Но он не был нашим сыном… и его дядя, брат его настоящей матери, которая, умирая, поручила его нам… пришел сегодня и забрал его с собой.
Тяжелое молчание воцаряется после этих слов, и слышно, как сопит Калу. Все думают, что Профитандье будет продолжать. Но он делает движение рукой:
– Теперь идите, дети. Мне необходимо поговорить с вашей матерью.
Когда они вышли, господин Профитандье долгое время не произносит ни слова. Рука, которую госпожа Профитандье оставила в его руках, словно помертвела. Другою она поднесла носовой платок к глазам. Она облокотилась на большой стол, отвернулась и заплакала. Сквозь сотрясающие ее рыдания Профитандье слышит, как она бормочет:
– Жестокий!.. Вы выгнали его!..
Минуту назад он решил не показывать ей письмо Бернара; но, слыша столь несправедливое обвинение, протягивает ей:
– На, читай.
– Не могу.
– Тебе нужно прочесть.
Он больше не думает о ее горе. Он следит, какое впечатление производит на нее каждая строчка письма. Только что он говорил, едва сдерживая слезы; теперь даже волнение покидает его; он смотрит на жену. О чем думает она? Тем же жалобным голосом, рыдая, она продолжает бормотать:
– Зачем ты сказал ему… Ты не должен был говорить ему.
– Но ты же видишь, что я ничего ему не говорил… Прочти внимательнее.
– Я прочла внимательно… Как же он, в таком случае, узнал? Кто ему сказал?…
Так вот о чем она думает! Вот причина ее слез! Это печальное событие должно бы было объединить их. Увы! Профитандье смутно чувствует, что мысли их расходятся в разные стороны. И в то время как она жалуется, обвиняет, корит себя за все, он пробует склонить эту упрямую душу к более благочестивым чувствам.

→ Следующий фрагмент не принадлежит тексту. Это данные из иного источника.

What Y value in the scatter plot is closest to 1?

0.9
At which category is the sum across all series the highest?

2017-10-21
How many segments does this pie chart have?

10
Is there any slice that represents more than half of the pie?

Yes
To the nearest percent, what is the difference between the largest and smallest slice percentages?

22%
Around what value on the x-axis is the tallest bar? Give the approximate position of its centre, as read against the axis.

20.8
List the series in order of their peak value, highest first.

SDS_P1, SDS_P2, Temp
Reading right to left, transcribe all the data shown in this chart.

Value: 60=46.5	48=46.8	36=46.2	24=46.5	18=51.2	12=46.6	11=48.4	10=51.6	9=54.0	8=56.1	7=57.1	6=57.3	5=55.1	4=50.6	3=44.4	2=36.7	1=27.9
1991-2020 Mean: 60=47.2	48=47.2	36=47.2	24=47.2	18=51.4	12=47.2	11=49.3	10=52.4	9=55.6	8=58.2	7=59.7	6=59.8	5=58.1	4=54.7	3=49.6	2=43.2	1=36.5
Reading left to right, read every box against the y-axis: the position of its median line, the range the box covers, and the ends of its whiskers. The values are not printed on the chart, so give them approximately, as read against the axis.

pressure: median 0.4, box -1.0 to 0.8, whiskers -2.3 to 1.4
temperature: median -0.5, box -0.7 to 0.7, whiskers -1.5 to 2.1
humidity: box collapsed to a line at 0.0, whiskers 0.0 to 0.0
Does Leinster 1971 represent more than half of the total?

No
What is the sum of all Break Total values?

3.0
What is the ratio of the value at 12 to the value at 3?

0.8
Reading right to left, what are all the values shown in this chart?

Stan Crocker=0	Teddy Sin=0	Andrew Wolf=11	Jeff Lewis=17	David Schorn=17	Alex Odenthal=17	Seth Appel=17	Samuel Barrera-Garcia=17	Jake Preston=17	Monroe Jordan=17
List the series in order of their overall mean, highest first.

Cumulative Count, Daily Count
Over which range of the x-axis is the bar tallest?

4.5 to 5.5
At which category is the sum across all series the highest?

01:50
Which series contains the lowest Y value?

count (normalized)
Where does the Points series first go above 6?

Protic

– Это искупление, – говорит он.
Он встал, движимый инстинктивной потребностью господствовать; он держится теперь совсем прямо, забыв физическую боль или пренебрегая ею, и важно, нежно, властно кладет руку на плечо Маргариты. Он хорошо знает, что она никогда вполне не раскаялась в том, что он всегда хотел рассматривать как мимолетное прегрешение; он хотел бы сказать ей теперь, что это горе, это испытание может послужить искуплением ее вины; но он напрасно ищет слова, которые удовлетворили бы его и, как он надеется, стали бы понятны для нее. Плечо Маргариты сопротивляется мягкому давлению его руки. Маргарите прекрасно известно, что из малейших жизненных событий всегда должно последовать какое-нибудь нестерпимое моральное поучение; все толкуется и разъясняется им в духе его догм. Он склоняется к ней. Вот что он хотел бы сказать:
– Мой бедный друг, ты видишь: из греха не может родиться ничего хорошего. Попытка скрыть свою вину ни к чему не привела. Увы! Я сделал все, что мог, для этого мальчика; обращался с ним как с собственным сыном. Бог являет теперь нам, что было ошибкой предполагать…
Однако сразу же запинается.
Несомненно, она понимает эти столь многозначительные слова; несомненно, они проникли в ее сердце, потому что рыдания ее возобновляются с большей силой, хотя в течение нескольких минут перед этим она не плакала; потом она склоняется еще ниже, как бы готовая упасть перед ним на колени, а он подхватывает и поддерживает ее. Что шепчет она сквозь слезы? Он нагибается к самым ее губам. Слушает:
– Ты видишь… Ты видишь… Зачем ты простил меня?… Ах, я не должна была возвращаться!
Ему приходится почти угадывать ее слова. Потом она умолкает. Она тоже больше не в силах говорить. Как разъяснить ему, что она чувствует себя словно в плену у добродетели, которой он требует; что она задыхается и сожалеет теперь не столько о своей вине, сколько о своем раскаянии. Профитандье выпрямился:
– Мой бедный друг, – сказал он с достоинством и строго, – боюсь, что ты слишком расстроена. Уже поздно. Пойдем-ка лучше спать.